Por mucho, el alcoholismo ha calado en sus raíces míticas, y no hay sustancia pura en sus celebraciones, a pesar del extraordinario valor de su memoria ancestral sobre el origen de lo mexicano. Otra parte, impulsada quizá por la escasez y la privación constante, forma parte de las hordas criminales que minan con horror a toda la nación mexicana.

No son suficientes los apoyos a cuentagotas y los créditos que demandan una tortuosa tramitología, porque en su gran mayoría, carecen de documentación, y a la fecha, no se les ha aclarado convincentemente del beneficio de darse de alta en Hacienda.. ¿Para qué..?.. Si lo único que buscan es que alguien compre su artesanía para comer ese día, sólo ese día.

Siglos de abandono, de injusticia y de desigualdad para un grupo soterrado y maldito, destinado a desaparecer, salvo por su belleza fósil y memorable que se atesora en los museos. No, en definitiva no, se requiere de una política de fondo, no populista, sino profundamente democrática y justa, que revise sus carencias en todos los ámbitos de lo que significa una vida digna y con calidad.

La oscuridad del tiempo que hoy se vive, atravesado por la calamidad y el estruendo, también abre la posibilidad de un compás de luz para reestructurar y luchar por la renovación y el cambio de gobiernos mejor empoderados y una sociedad más justa, tolerante e inclusiva en el reparto de la riqueza, que reconozca en estos grupos, el valor inapreciable de su cultura y de su arte.

El antropólogo Bonfil Batalla, siempre defendió la posibilidad de soñar con un país mejor, consciente de los altos costos del progreso capitalista, y constante sin cejar en no perder su centro, y por lo tanto, el germen de su memoria, historia y a no olvidar a su gente, al pueblo, a sus primeros pobladores, inicuamente, hoy herederos olvidados.

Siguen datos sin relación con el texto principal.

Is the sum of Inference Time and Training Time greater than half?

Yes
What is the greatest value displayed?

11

En Zacatecas Capital, Calera, Jerez, Fresnillo, Guadalupe, Tlaltenango, Río Grande y Valparaíso se han asentado familias indígenas provenientes de Michoacán, Chihuahua, Nayarit, Colima, Oaxaca, Querétaro y Estado de México, sumando más de 10 grupos étnicos en una población aproximada de más de tres mil personas entre adultos, jóvenes y niños, que lamentablemente se encuentran en situación precaria, muchos de ellos, orientados a la música y a la mendicidad, pero esencialmente, dedicados a la elaboración de artesanía tradicional.

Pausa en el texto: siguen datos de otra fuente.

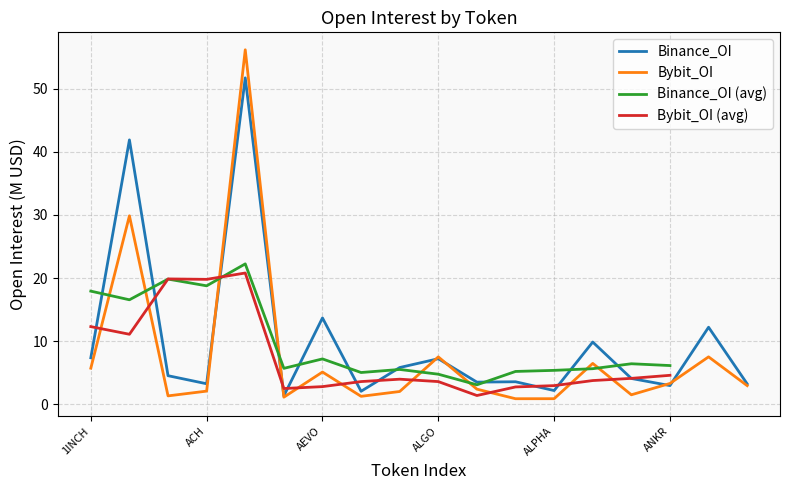

Is it true that Binance_OI equals 13.7 at AEVO?

True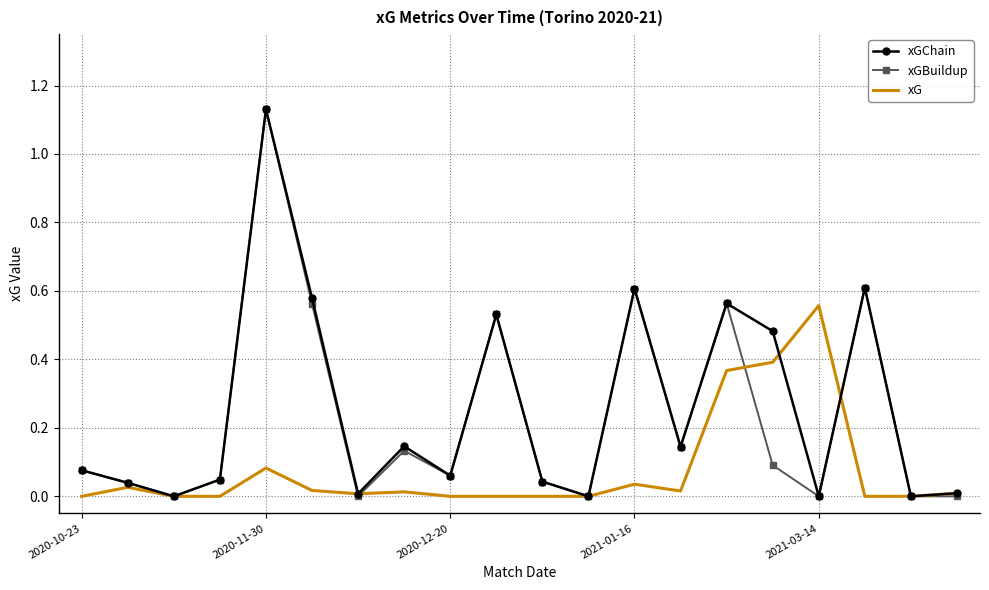

True or false: xG and xGChain cross at least once.

True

Ubicados en callejones, calles y esquinas de las ciudades, se aprecia a los wirráricas, mazahuas y otomíes ofrecer su joyería de chaquira, cuadros de estambre y prendas autóctonas, sus ventas del día, apenas alcanzan los 100, 150 pesos, algunos no vendieron nada después de 9 horas de exposición.

Ellos no sólo representan el pasado, son el presente vivo de nuestra diversidad cultural, un orgullo que con facilidad, olvidamos, aplastados por la violencia, el miedo al contagio del Covid-19 y por la incertidumbre económica que también enferma a más de 50 millones de mexicanos, y dentro de esta cifra dura, los grupos indígenas.

Una política es una regulación al servicio de los desposeídos, es un acto de justicia a favor del indigenismo mexicano, es ineludible darles respuestas y no dádivas de una nación mezquina inequitativa.

Hagamos votos, porque en breve se anuncie la construcción de la Casa del Artesano y se establezcan apartados específicos de apoyo y de reconocimiento a su dignidad humana y valor cultural.